Газеты странным образом соответствовали прическам. «Правду» читали зачесы с залысинами, «Звездочку» – короткие стрижки и проборы, а вот «Известия» и «Комсомолку» – длинные волосы и бакенбарды, что было признаком легкой фронды и жажды перемен. Но вот борода – это был явный сигнал инакомыслия. Чаще всего шла в сочетании с «Литературкой», а то и с журналом «Новый мир».

Мужчина-1976 любил красиво одеться – в приталенный пиджак и чуть коротковатые брюки, которые пришли на смену клешам. Он любил ходить в гости и высиживать многочасовые застолья, с анекдотами и телевизором, в котором был то хоккей, то «Песня-1976». Театр и кино он тоже любил, особенно иностранные фильмы на Московском фестивале, а особо утонченный мужчина ходил в «Иллюзион», где показывали старую киноклассику. Он читал самиздатские книги, просиживал ночи на диссидентских кухнях, спорил о современном искусстве, о Солженицыне и Сахарове, о народе, церкви, социализме с человеческим лицом и без оного. Этот мужчина любил свободу, стремился к ней, но не знал о своей любви, о своем стремлении. Недовольство политическим и экономическим порядком сочеталось в нем с верой – отчаянной, тоскливой верой – в незыблемость этого порядка.

Мой старший брат Леня Корнилов, журналист «Известий», как раз в середине 1970-х был в командировке в Казахстане. Нужно было сделать материал про старого мудрого казаха. Нашли такого: чабан, ударник, орденоносец, аксакал. Он долго рассказывал про овец и ягнят, про летнюю жару и зимние ветры. Однако надо было, чтобы чабан сказал что-то политически зрелое.

Леня решил без экивоков:

– Ну а теперь, под конец, скажите что-нибудь про советскую власть.

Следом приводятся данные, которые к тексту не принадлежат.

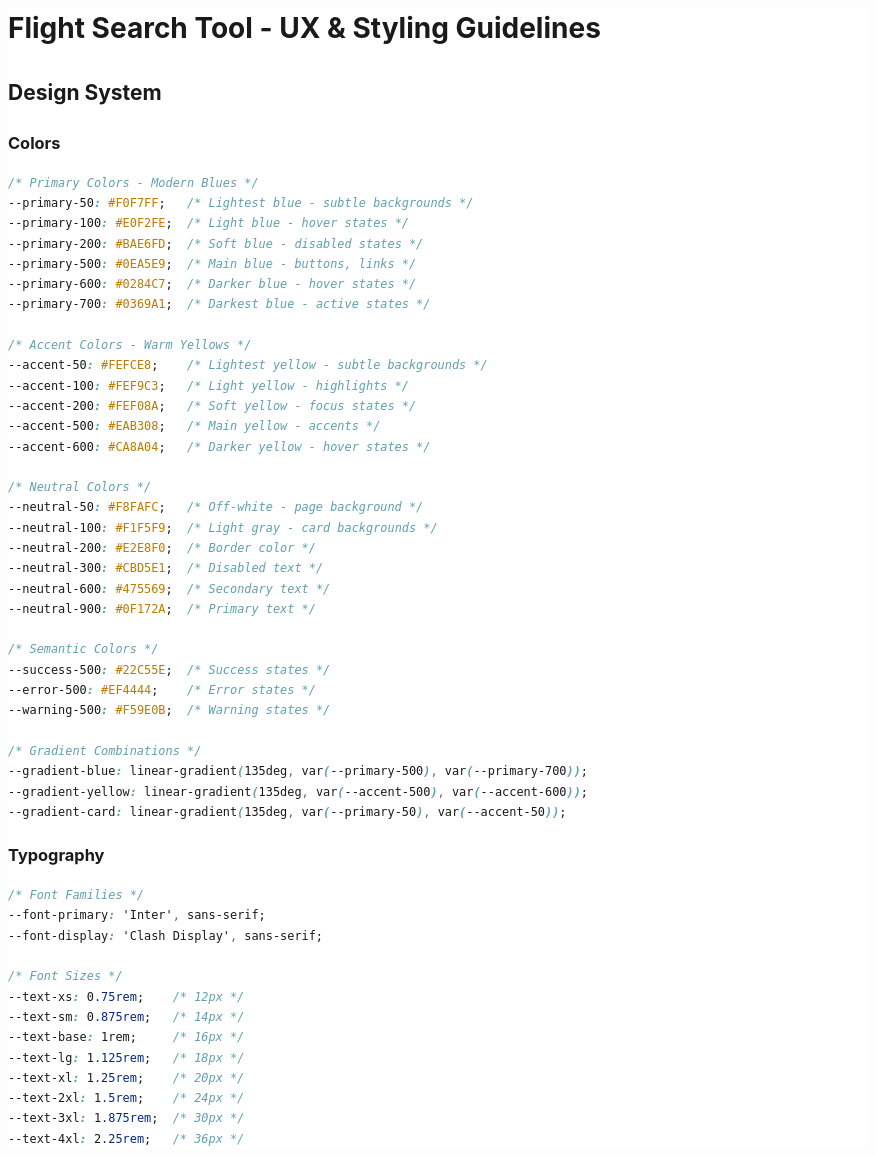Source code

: # Flight Search Tool - UX & Styling Guidelines

## Design System

### Colors
```css
/* Primary Colors - Modern Blues */
--primary-50: #F0F7FF;   /* Lightest blue - subtle backgrounds */
--primary-100: #E0F2FE;  /* Light blue - hover states */
--primary-200: #BAE6FD;  /* Soft blue - disabled states */
--primary-500: #0EA5E9;  /* Main blue - buttons, links */
--primary-600: #0284C7;  /* Darker blue - hover states */
--primary-700: #0369A1;  /* Darkest blue - active states */

/* Accent Colors - Warm Yellows */
--accent-50: #FEFCE8;    /* Lightest yellow - subtle backgrounds */
--accent-100: #FEF9C3;   /* Light yellow - highlights */
--accent-200: #FEF08A;   /* Soft yellow - focus states */
--accent-500: #EAB308;   /* Main yellow - accents */
--accent-600: #CA8A04;   /* Darker yellow - hover states */

/* Neutral Colors */
--neutral-50: #F8FAFC;   /* Off-white - page background */
--neutral-100: #F1F5F9;  /* Light gray - card backgrounds */
--neutral-200: #E2E8F0;  /* Border color */
--neutral-300: #CBD5E1;  /* Disabled text */
--neutral-600: #475569;  /* Secondary text */
--neutral-900: #0F172A;  /* Primary text */

/* Semantic Colors */
--success-500: #22C55E;  /* Success states */
--error-500: #EF4444;    /* Error states */
--warning-500: #F59E0B;  /* Warning states */

/* Gradient Combinations */
--gradient-blue: linear-gradient(135deg, var(--primary-500), var(--primary-700));
--gradient-yellow: linear-gradient(135deg, var(--accent-500), var(--accent-600));
--gradient-card: linear-gradient(135deg, var(--primary-50), var(--accent-50));
```

### Typography

```css
/* Font Families */
--font-primary: 'Inter', sans-serif;
--font-display: 'Clash Display', sans-serif;

/* Font Sizes */
--text-xs: 0.75rem;    /* 12px */
--text-sm: 0.875rem;   /* 14px */
--text-base: 1rem;     /* 16px */
--text-lg: 1.125rem;   /* 18px */
--text-xl: 1.25rem;    /* 20px */
--text-2xl: 1.5rem;    /* 24px */
--text-3xl: 1.875rem;  /* 30px */
--text-4xl: 2.25rem;   /* 36px */
```
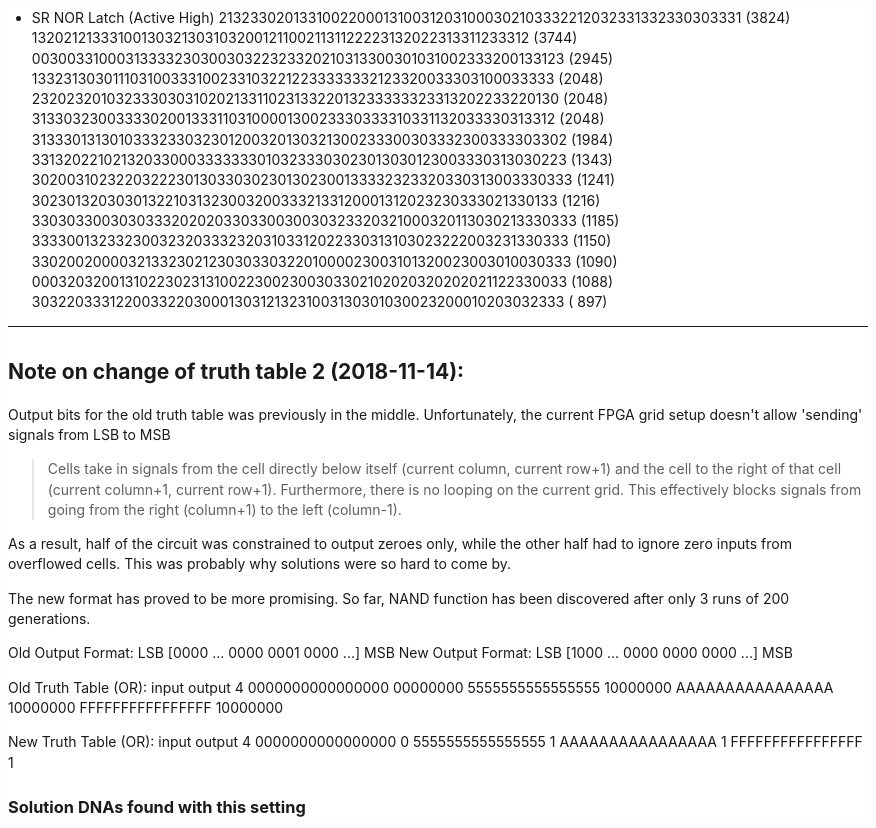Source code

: * SR NOR Latch (Active High)
2132330201331002200013100312031000302103332212032331332330303331 (3824)
1320212133310013032130310320012110021131122223132022313311233312 (3744)
0030033100031333323030030322323320210313300301031002333200133123 (2945)
1332313030111031003331002331032212233333332123320033303100033333 (2048)
2320232010323330303102021331102313322013233333323313202233220130 (2048)
3133032300333302001333110310000130023330333310331132033330313312 (2048)
3133301313010333233032301200320130321300233300303332300333303302 (1984)
3313202210213203300033333330103233303023013030123003330313030223 (1343)
3020031023220322230130330302301302300133332323320330313003330333 (1241)
3023013203030132210313230032003332133120001312023230333021330133 (1216)
3303033003030333202020330330030030323320321000320113030213330333 (1185)
3333001323323003232033323203103312022330313103023222003231330333 (1150)
3302002000032133230212303033032201000023003101320023003010030333 (1090)
0003203200131022302313100223002300303302102020320202021122330033 (1088)
3032203331220033220300013031213231003130301030023200010203032333 ( 897)


-----------------------------------------------------------------------------------------

## Note on change of truth table 2 (2018-11-14):
Output bits for the old truth table was previously in the middle.
Unfortunately, the current FPGA grid setup doesn't allow 'sending' signals from LSB to MSB

> Cells take in signals from the cell directly below itself (current column, current row+1)
> and the cell to the right of that cell (current column+1, current row+1).
> Furthermore, there is no looping on the current grid.
> This effectively blocks signals from going from the right (column+1) to the left (column-1).

As a result, half of the circuit was constrained to output zeroes only,
while the other half had to ignore zero inputs from overflowed cells.
This was probably why solutions were so hard to come by.

The new format has proved to be more promising.
So far, NAND function has been discovered after only 3 runs of 200 generations.

Old Output Format: LSB [0000 ... 0000 0001 0000 ...] MSB
New Output Format: LSB [1000 ... 0000 0000 0000 ...] MSB

Old Truth Table (OR):
input output 4
0000000000000000 00000000
5555555555555555 10000000
AAAAAAAAAAAAAAAA 10000000
FFFFFFFFFFFFFFFF 10000000

New Truth Table (OR):
input output 4
0000000000000000 0
5555555555555555 1
AAAAAAAAAAAAAAAA 1
FFFFFFFFFFFFFFFF 1

### Solution DNAs found with this setting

– Советский власть? – переспросил чабан.

– Ну да. Что вы – вот лично вы – думаете о советской власти?

Чабан задумался. Он долго думал, глядя в небо, а потом печально сказал:

– Советский власть хороший. Но какой-то очень длинный…

Смешно, собственно, не это. Смешно то, что мы смеялись над аксакалом. Думали, что он под старость рассудок потерял. Что ему снятся какие-то эмиры и басмачи. Нам-то советская власть казалось вечной. Хотя ей оставалось всего пятнадцать лет. Кстати говоря, этот старый казах – тоже мужчина-1976.